◆ **The task**: All of the data should be repeated exactly; pictures are not part of the copy.

◆ **Supplied data**:

+ + + + +

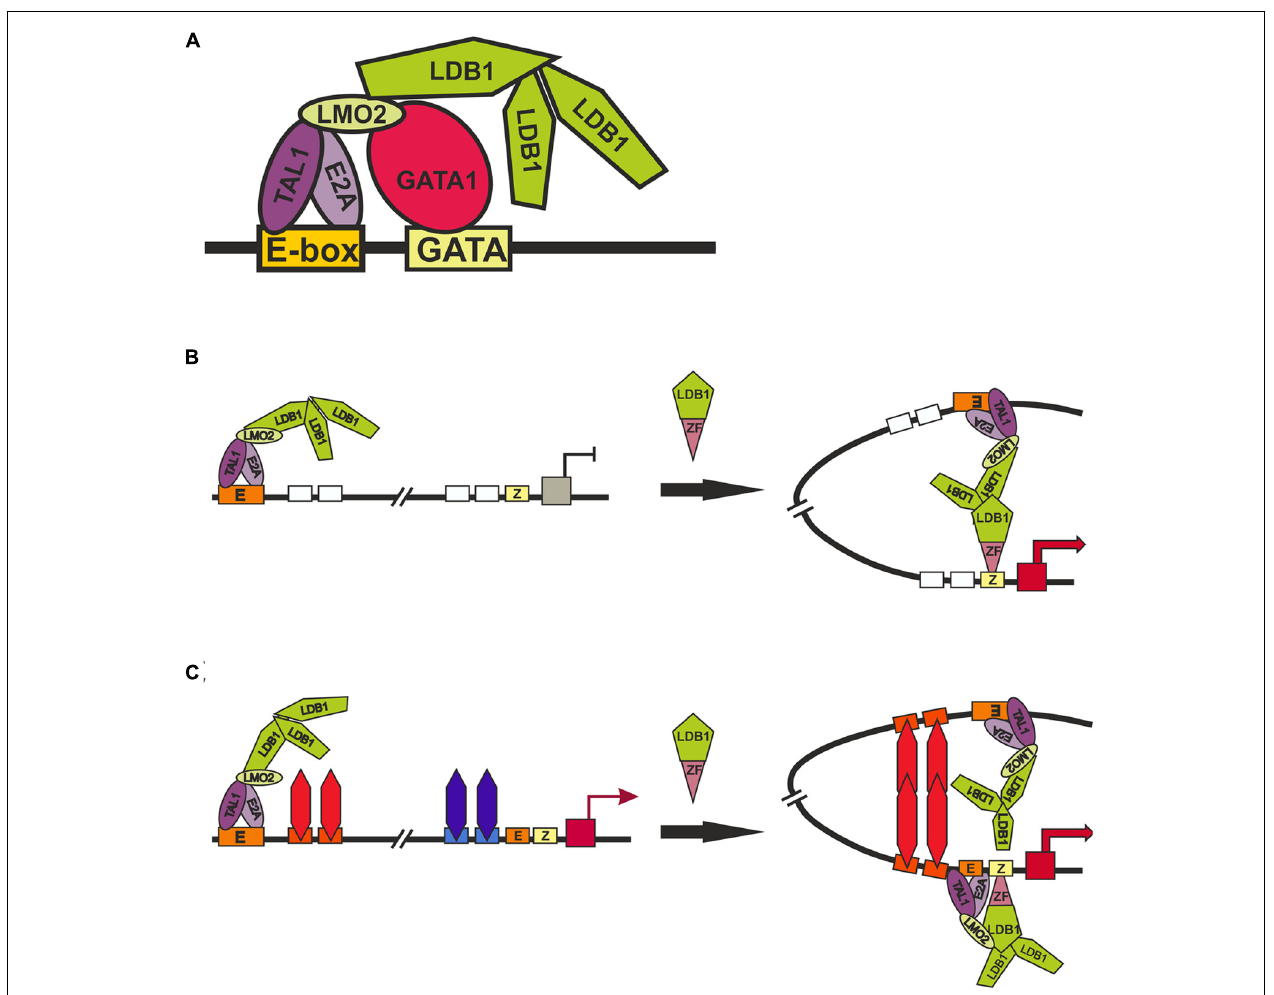
FIGURE 5 | Models of long-distance interaction between LCT and the β -globin promoter. (A) Scheme for the formation of the Ldb1 complex at the E-box and GATA-sites. (B) and (C) two alternative models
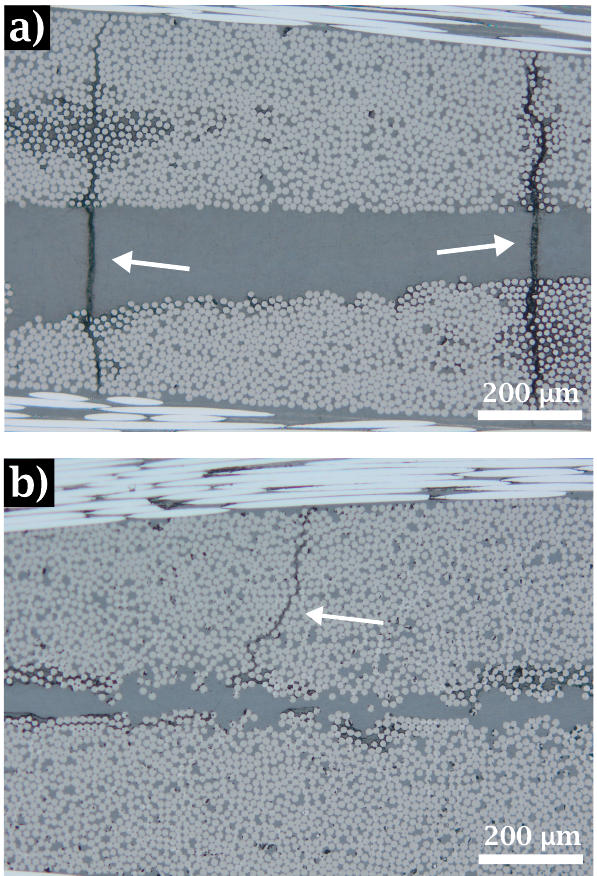
Figure 16. Images of the laminate cross-section (post-mortem). The samples obtained corresponds to different materials: ( a ) Lam 0 ± 45 ◦ and ( b ) Lam I ± 45 ◦ . White arrows show the cracking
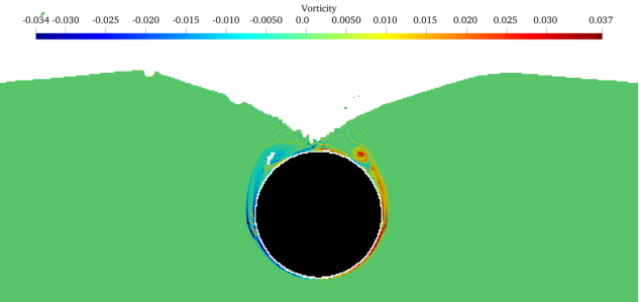
Figure 14. Vorticity profile for KBC method when the obstacle is completely submerged at t (cid:63) = 2.4850 for Fr = 0.5772.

+ + + + +

◆ **Solution below**:
FIGURE 5 | Models of long-distance interaction between LCT and the β -globin promoter. (A) Scheme for the formation of the Ldb1 complex at the E-box and GATA-sites. (B) and (C) two alternative models
Figure 16. Images of the laminate cross-section (post-mortem). The samples obtained corresponds to different materials: ( a ) Lam 0 ± 45 ◦ and ( b ) Lam I ± 45 ◦ . White arrows show the cracking
Figure 14. Vorticity profile for KBC method when the obstacle is completely submerged at t (cid:63) = 2.4850 for Fr = 0.5772.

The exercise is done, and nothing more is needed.